__What you need to do__
A: From the entry dated 9.27.2009 in the photography blog text, list the named places the group visited after collecting Elliott Erwitt from his hotel and before taking him back there.
B: In the Saved entries listing, swap "pose line" for "camera pose line" in the stretch from the line containing "Write a lens" through the end of the listing, keeping everything else the same. Leave the pictures out.
Selected extract below:
9.27.2009

Spending Time With Elliott Erwitt


will van overbeek's photo, originally uploaded by kirkinaustin.

Kirk Tuck and Elliott Erwitt walking to the Humanities Research Center at UT Austin. Photograph ©2009 Will Van Overbeek.

I was privileged to spend the better part of a day with one of the greatest living masters of photography last Thurs. My very dear friend, Will Van Overbeek, asked me along on a mission to pick up Elliott Erwitt from his hotel, take him to the Harry Ransom Center (home of one of the largest collections of historic photography on the face of the planet) and join a tour of the facility with the photo curator, Roy Flukenger, and world renowned Houston photographer, Arthur Meyerson.

We stopped by a display in the main lobby. It was the first photograph ever done.

After the tour Will, Mr. Erwitt and I went off to lunch. We decided on a Mexican food spot called, El Azteca. Located on the east side of Austin, on East 7th street, it's been an Austin favorite for 58 years.

After that we made a quick stop at the Progress Coffee shop where I cajoled Mr. Erwitt into showing me his Leica MP (inscribed with his signature by Leica....) while we drank Machiattos and then off the to Lyndon Baines Johnson Library to see the joke telling LBJ animatronic display. Mr. Erwitt was moved to make a few photographs.

We ended up at the Blanton Museum for a sound check and a run through of his slides and then took him back to his hotel.

He's an amazing photographer. I'm so happy that the Austin Center for Photography brought him here to speak.

Just amazing. And much appreciation to Will for including me in the adventure.

A fun day for a photographer. That's for sure!

9.17.2009

Available LIght Photos of Zach Scott Theater's Spelling Bee Play/Musical

Two images from the 25th Annual Putnam County Spelling Bee.
(click on the pix to seem em larger).

Shooting theater productions is fun. Or it should be. Actors are acting, someone else has done all the lighting for you and there's lots of contrast with pools of bright, intense light and equal areas of stygian darkness.

I've written before that taking good photographs of a live production helps hone your reflexes and pushes you to anticipate action. My problem yesterday was that I paid too much attention to the play. And it was hilarious, which made me laugh, which made the little steam engines, or whatever makes Image Stabilization work go into over time.

The play is hilarious. But between bouts of paralyzing laughter I felt duty bound to get some sharp, well exposed images that the theater could use in the newspaper to sell tickets.

First thing I did was figure out a good white balance which is harder than it sounds because some lights are standard whites while others were gelled blue and others yellow. In fact the white balance changed by quadrants on the stage. I tried to figure it out and settled on a custom compromise. 3600K.
Seems to have worked out pretty well. In the old, old days I might have brought a color temperature meter but I'm equally sure it would have been useless since I would never have had the right filter packs with me to effect the proper change, and, if I did the resulting filter pack would have sapped precious photons from film I was already planning to push process.
End of Selected extract.
Dataset below:
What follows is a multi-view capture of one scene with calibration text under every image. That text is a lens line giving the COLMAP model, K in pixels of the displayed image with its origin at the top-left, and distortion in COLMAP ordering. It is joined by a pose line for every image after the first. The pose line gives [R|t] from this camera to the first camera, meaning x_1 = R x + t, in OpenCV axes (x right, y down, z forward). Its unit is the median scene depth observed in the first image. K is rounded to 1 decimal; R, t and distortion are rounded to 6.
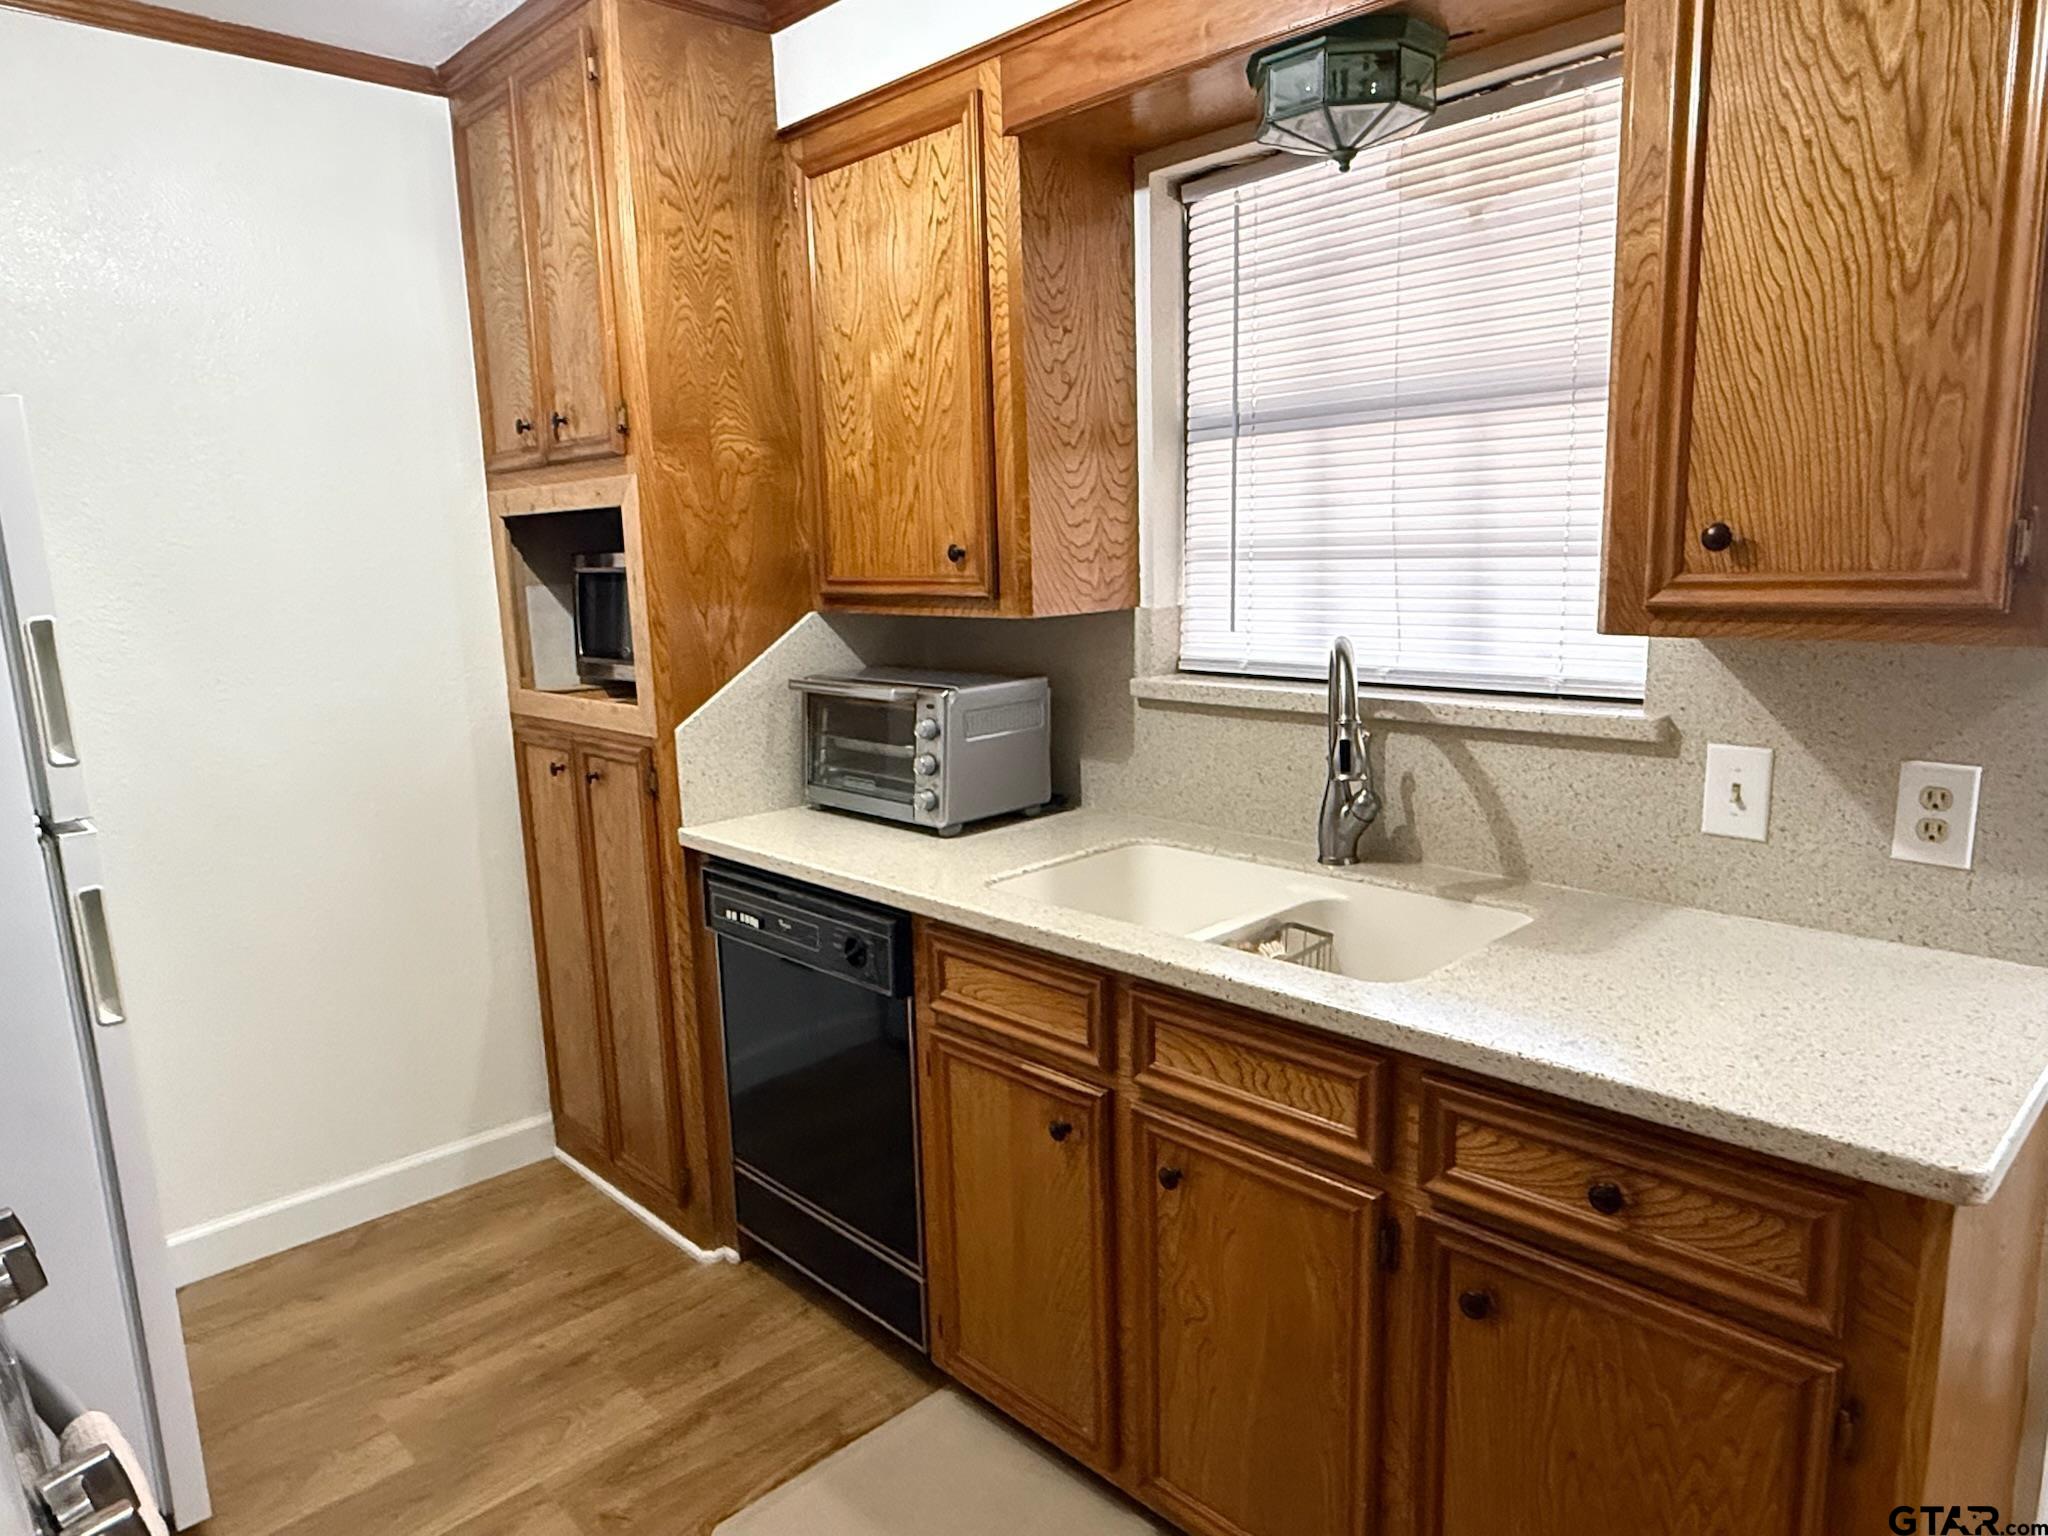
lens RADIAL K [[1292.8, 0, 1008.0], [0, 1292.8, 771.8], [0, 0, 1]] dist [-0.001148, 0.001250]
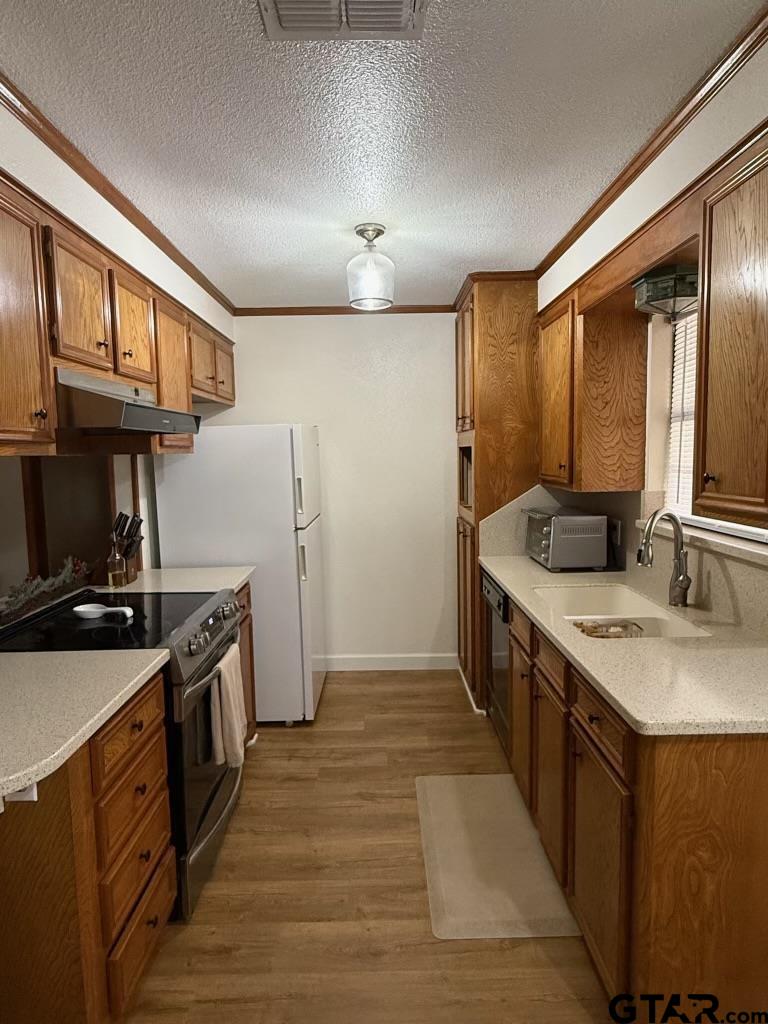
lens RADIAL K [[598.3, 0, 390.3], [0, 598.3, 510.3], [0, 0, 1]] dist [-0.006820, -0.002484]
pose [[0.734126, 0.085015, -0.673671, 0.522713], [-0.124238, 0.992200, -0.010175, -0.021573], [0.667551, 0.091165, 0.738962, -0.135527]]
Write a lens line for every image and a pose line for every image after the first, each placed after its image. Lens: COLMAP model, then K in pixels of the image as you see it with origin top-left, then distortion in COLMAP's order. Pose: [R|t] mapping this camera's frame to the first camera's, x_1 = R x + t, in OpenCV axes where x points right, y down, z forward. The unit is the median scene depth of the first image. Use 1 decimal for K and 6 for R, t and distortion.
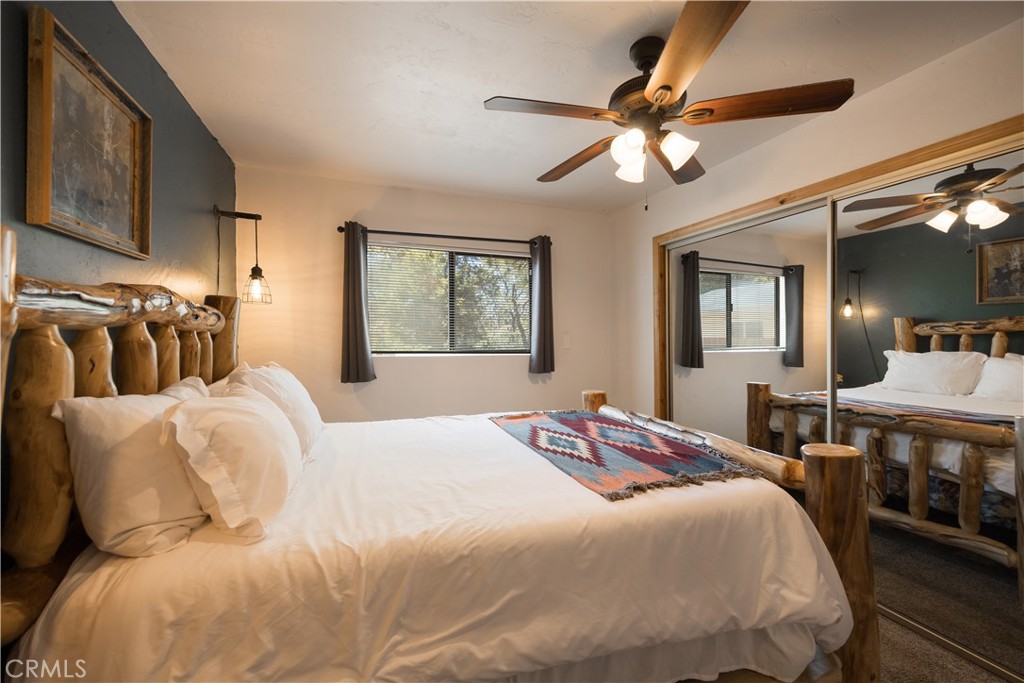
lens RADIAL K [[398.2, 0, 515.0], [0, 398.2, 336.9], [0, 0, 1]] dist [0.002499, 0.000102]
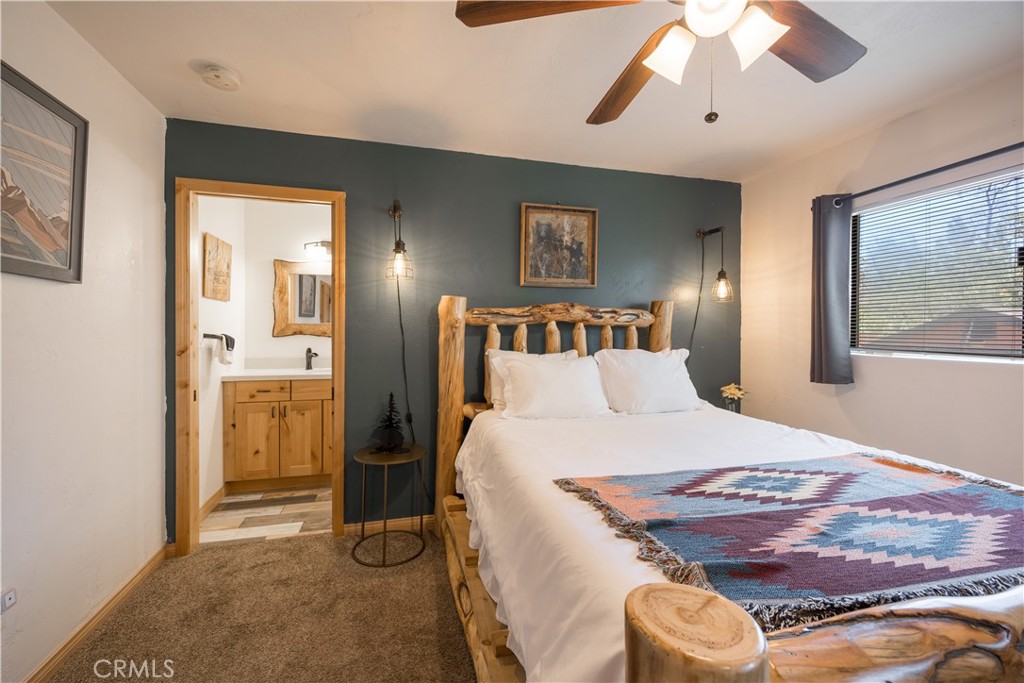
End of Dataset.
__Solved problems__
A:
Harry Ransom Center
El Azteca
Progress Coffee shop
Lyndon Baines Johnson Library
Blanton Museum

B:
Write a lens line for every image and a camera pose line for every image after the first, each placed after its image. Lens: COLMAP model, then K in pixels of the image as you see it with origin top-left, then distortion in COLMAP's order. Pose: [R|t] mapping this camera's frame to the first camera's, x_1 = R x + t, in OpenCV axes where x points right, y down, z forward. The unit is the median scene depth of the first image. Use 1 decimal for K and 6 for R, t and distortion.
lens RADIAL K [[398.2, 0, 515.0], [0, 398.2, 336.9], [0, 0, 1]] dist [0.002499, 0.000102]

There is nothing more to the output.